We decided to send it to print in the hope that a facsimile edition would give the admirers of my father the world over an idea of the format he chose for making his very early films. This is the first time a whole storyboard comprising sketches by my father is going to appear in book form. We are sure it will be a treat for readers.
We owe our thanks to D.N. Ghosh, the president of our Society and a distinguished author himself, and all our members for the unstinted encouragement we have received from them in bringing out this book. We would also like to say Thank You to V.K. Karthika and Shantanu Ray Chaudhuri, publisher and managing editor, respectively, of HarperCollins for collaborating with our Society on a second Ray publication, the first having been Deep Focus: Reflections on Cinema that came out in December 2011.
Sandip Ray
Member-Secretary
Society for the Preservation of
Satyajit Ray Archives
(Formerly Society for the Preservation of
Satyajit Ray Films)
Kolkata
This is the story of a film that did not happen. This is a sitar recital by Ravi Shankar no one chanced to hear. This is one of two unrequited love affairs of Satyajit Ray with the motion picture. A documentary based on a concert, this is an attempt to combine the pleasures of the ear with those of the eye. Like the other film, a fantasy feature titled The Alien, that lies buried in an extraordinarily written screenplay, this too, titled A Sitar Recital by Ravi Shankar, is a script that encompasses a concert from alap to jhala, movement to movement, held only in pictures.
Rays essay Ordeals of the Alien details why The Alien could never be made, but he left no record of why the film on the concert suffered a similar fate. In response to my question on this in 1977, Ravi Shankar said:
You asked about his film on me. Yes, he did have a plan of the kind. Amazingly, he had sketched the whole album on how the movie would go It was probably before he made Aparajito and I was then putting up at Jnanprakash Ghoshs in Calcutta. What I saw in there was: I am playing. The film draws ideas from the melodies and soars into images of trees, storms and springs gradually dissolving the sounds into the images. Then something happened, what really I cannot pinpoint, and the project lay suspended. There has been no further contact on this since.
In her book Satyajit Ray: Portrait of a Director, Marie Seton, however, puts 1951 as the year of the sketches of the documentary. If that is so, they precede the making of Pather Panchali, which again, seems unlikely. In her book, published in 1977, Seton had hoped that the musical short could still be made.
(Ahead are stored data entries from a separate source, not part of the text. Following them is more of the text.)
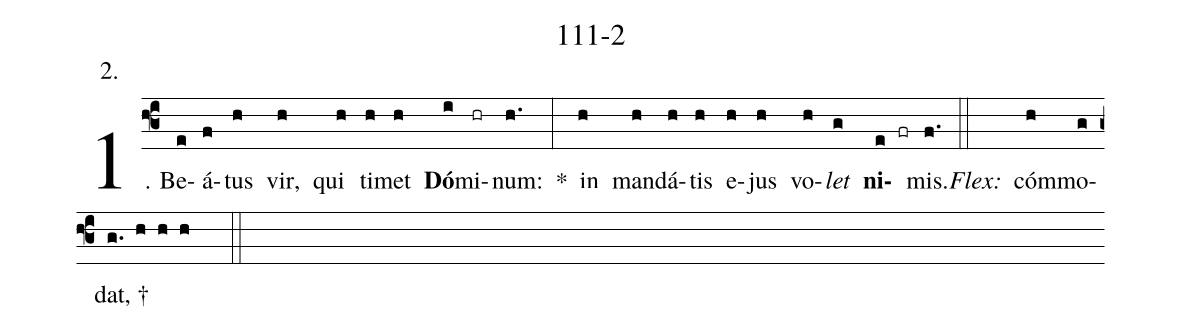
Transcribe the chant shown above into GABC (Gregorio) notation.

name: 111-2;
annotation: 2.;
%%
(f3)1. Be(e)á(f)tus(h) vir,(h) qui(h) ti(h)met(h) <b>Dó</b>(i)mi(hr)num:(h.) *(:) in(h) man(h)dá(h)tis(h) e(h)jus(h) vo(h)<i>let</i>(g) <b>ni</b>(e fr)mis.(f.) (::)
<i>Flex:</i>()  cóm(h)mo(g)dat, †(g. h h h  ::)
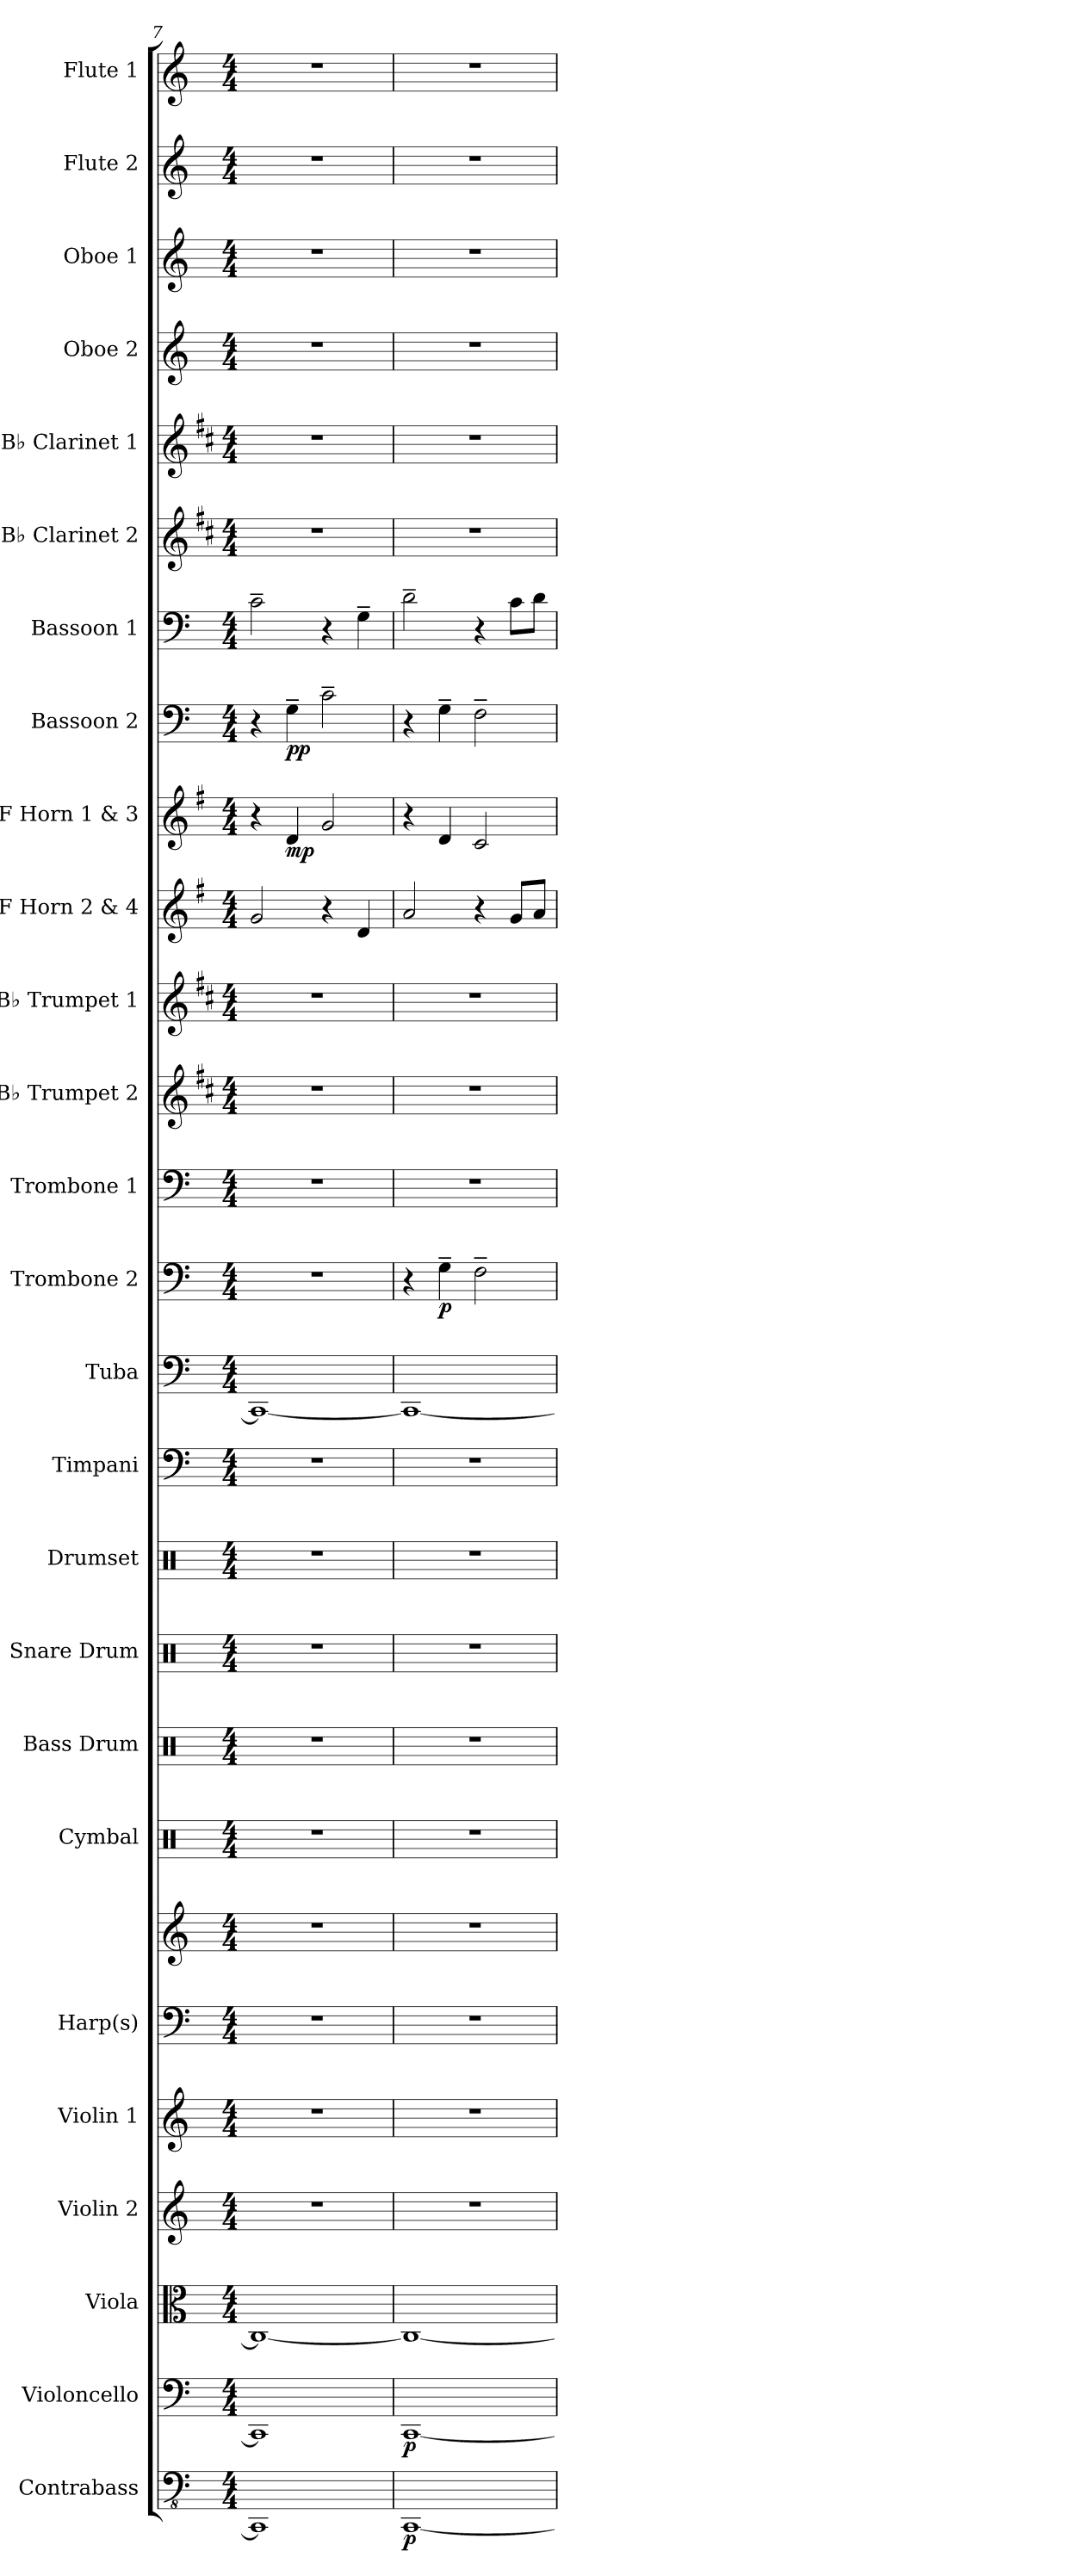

In early 1978, when Ravi Shankars photo-biographer Aloke Mitra went to Ray with his trove of images and requested a cover design, the latter readily agreed and patiently went through the album, stopping now and then to admire a shot or mood. After a long look at a portrait of Ravi Shankar against the backdrop of the Ganga at Benares, Ray had reportedly commented with a sigh, Oh-ho, hes gotten old! When Aloke related this incident to me, I could immediately identify the cause of Rays anxiety: he could see no future for the script on Ravi Shankar.